Vous ne risquez pas de croiser Ursula von der Leyen dans les rues de Bruxelles. La présidente désignée de la Commission européenne a en effet décidé de s'enfermer jour et nuit dans le bunker du Berlaymont, le nom du bâtiment en étoile où se trouvent notamment les bureaux des 28 commissaires. Comme Libération l'avait annoncé, elle a bien décidé de se faire installer un studio de 25 m2 contigu à son bureau du 13e étage pour y vivre. Elle ne quittera donc le bâtiment que pour ses voyages officiels ou pour rentrer le week-end à Hanovre retrouver sa famille… On a connu plus ouvert sur le monde.
Jusqu’à présent, les responsables européens vivaient en ville, tout comme les fonctionnaires ou les députés, la tradition des logements de fonction étant étrangère à l’UE. Celle-ci a préféré depuis sa création leur verser des indemnités. Ainsi, le président de la Commission, qui est déjà confortablement payé 27 903,32 euros brut par mois (soumis à l’impôt communautaire), reçoit en plus une indemnité mensuelle de logement de 4 185,50 euros et une autre pour ses menus frais de 1 418,07 euros. Autant dire que le choix de Von der Leyen fait tousser à Bruxelles, l’argument de la sécurité ou du trafic avancé par son entourage ne tenant guère : ses prédécesseurs ont tous survécu à la vie bruxelloise et rien ne l’oblige à vivre à 10 kilomètres du Berlaymont.
Dégourdir les jambes
L'Europe, c'est déjà une «bulle» largement coupée des réalités. Mais s'enfermer 24 heures sur 24 dans l'atmosphère climatisée et aseptisée du Berlaymont, c'est créer une bulle dans la bulle. Sa décision est d'autant plus hallucinante que le bâtiment n'a pas été conçu pour y vivre : les fenêtres ne peuvent que s'entrouvrir à cause de la climatisation, il n'y a ni balcon, ni espace vert. En outre, il n'est pas possible d'y cuisiner pour des questions de sécurité, sauf dans les espaces dédiés des salles de restaurant du 13e étage, ce qui semble signifier que Von der Leyen aura recours au service des cuisiniers de l'institution… De même, il n'y a qu'une entrée hypersécurisée qui est généralement fermée la nuit. La présence permanente de la présidente va imposer du personnel de sécurité supplémentaire en dehors des simples gardiens de nuit pour ne pas l'enfermer dans le bâtiment si jamais il lui prend l'envie d'aller se dégourdir les jambes, voire d'aller dîner en ville, sait-on jamais…
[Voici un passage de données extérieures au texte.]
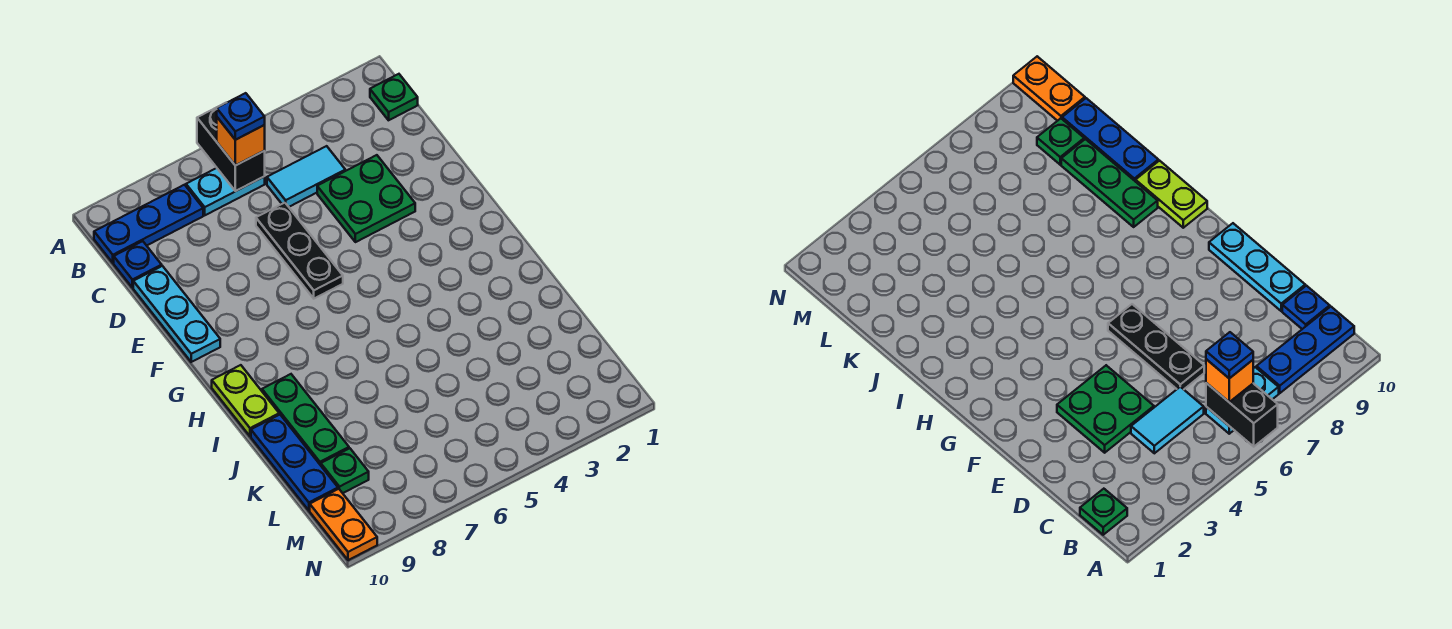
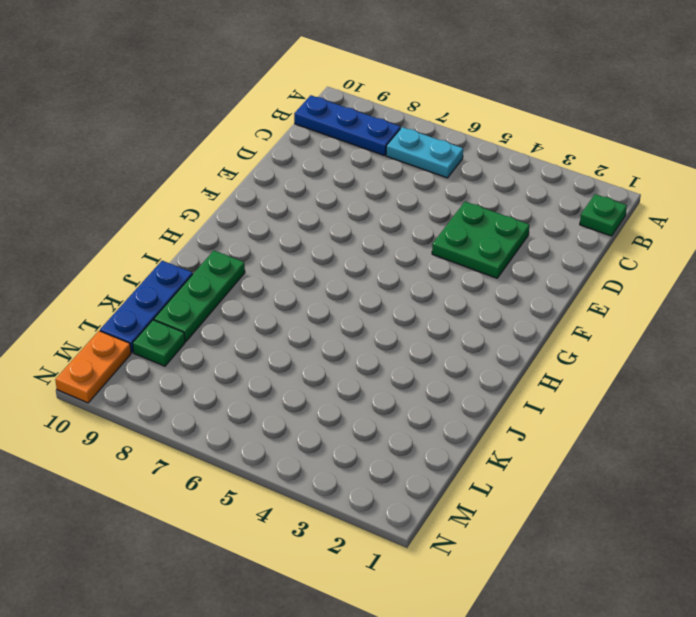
none -> cyan 1x2 tile [267,146,345,207]
none -> blue 1x1 plate [114,241,162,288]
none -> black 1x3 plate [256,203,343,299]

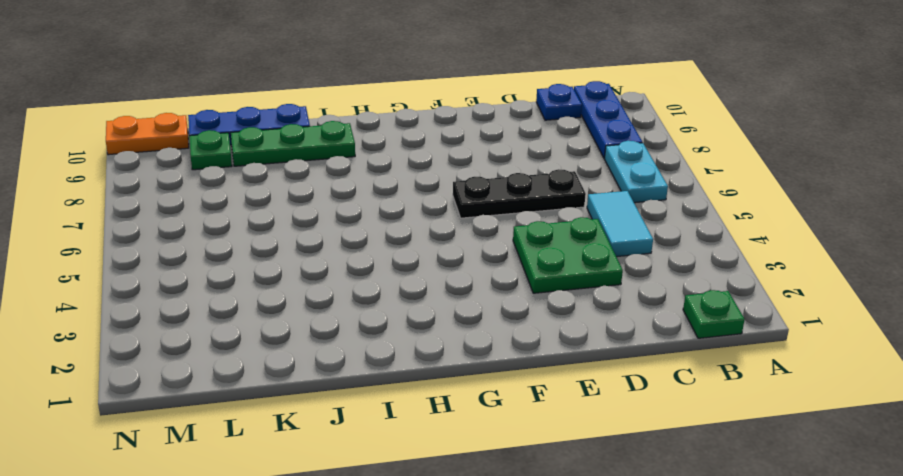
none -> cyan 1x3 plate [133,266,220,362]
none -> lime 1x2 plate [212,365,279,436]
none -> black 1x2 brick [197,103,265,191]

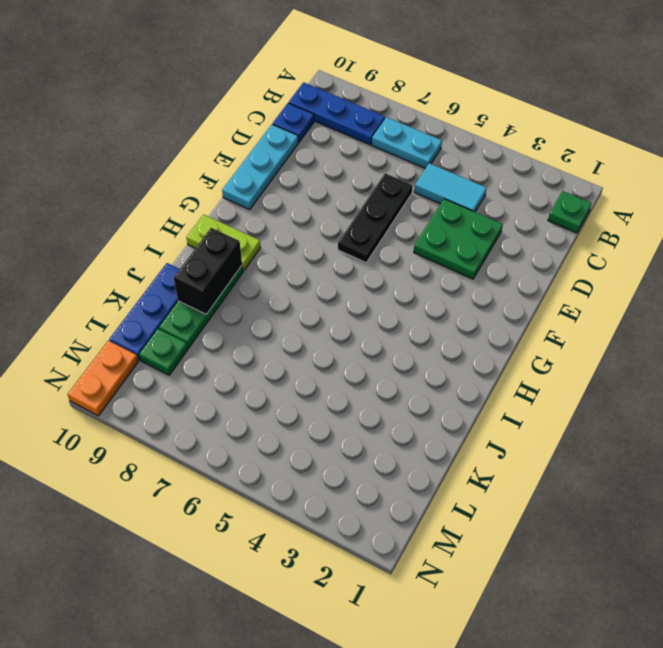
lime 1x2 plate [186,214,261,271] -> lime 1x2 plate turned to [212,365,279,436]
black 1x2 brick [174,228,242,314] -> black 1x2 brick moved to [197,103,265,191]
none -> orange 1x1 brick [217,117,265,166]
none -> blue 1x1 plate [217,93,265,140]

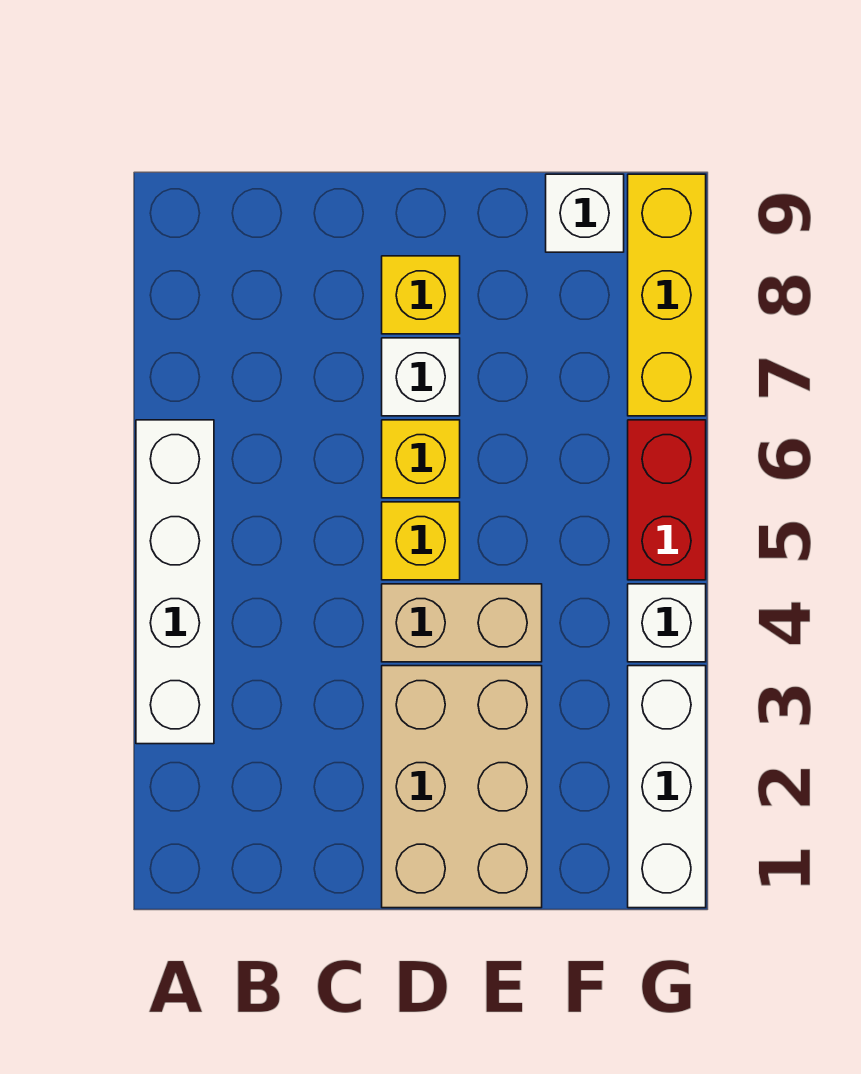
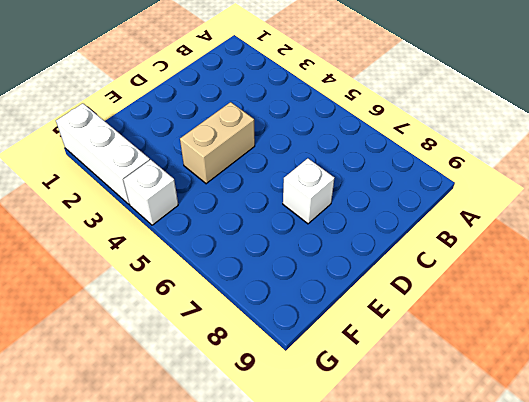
none -> white 1x4 brick [136,420,214,744]
none -> tan 2x3 brick [382,666,542,908]
none -> yellow 1x1 brick [382,502,460,580]

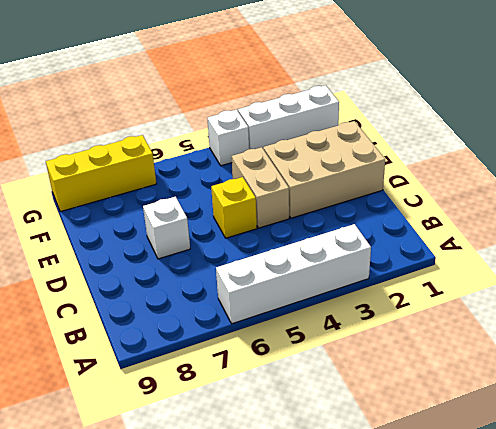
none -> yellow 1x1 brick [382,420,460,498]
none -> yellow 1x1 brick [382,256,460,334]
none -> white 1x1 brick [546,174,624,252]

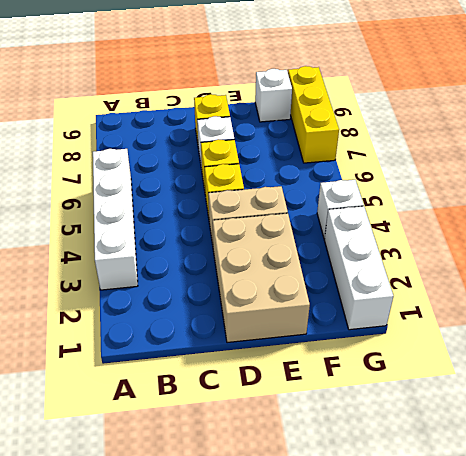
none -> red 1x2 brick [628,420,706,580]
On imagine que le budget de l’Union européenne sera mis à contribution pour financer les travaux, le recours aux cuisiniers et la sécurité, mais qu’elle renoncera en contrepartie à son indemnité de logement. Mais, en première analyse, le recours à du personnel supplémentaire coûtera plus cher au contribuable.
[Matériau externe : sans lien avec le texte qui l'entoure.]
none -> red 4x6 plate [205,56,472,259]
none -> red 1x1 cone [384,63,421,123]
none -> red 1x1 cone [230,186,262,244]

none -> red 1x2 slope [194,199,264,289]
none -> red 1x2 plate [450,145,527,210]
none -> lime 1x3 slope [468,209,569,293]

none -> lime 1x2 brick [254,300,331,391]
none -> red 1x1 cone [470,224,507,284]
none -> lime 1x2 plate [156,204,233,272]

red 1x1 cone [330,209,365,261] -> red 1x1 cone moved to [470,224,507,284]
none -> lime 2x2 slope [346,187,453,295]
Cet enfermement inquiète les eurocrates qui commencent à se demander s’ils n’ont pas à faire une personnalité souriante à l’extérieur mais paranoïaque à l’intérieur, une sorte de docteur Jekyll et Mister Hyde. Il est déjà clair que ses collaborateurs directs seront soumis à une pression terrible puisque la présidente sera, de fait, toujours la première et toujours la dernière au bureau. Entrer dans son cabinet, ce sera signer pour cinq ans sans voir le soleil. L’entre-soi qui s’annonce ne va pas améliorer l’image déjà dégradée de la Commission.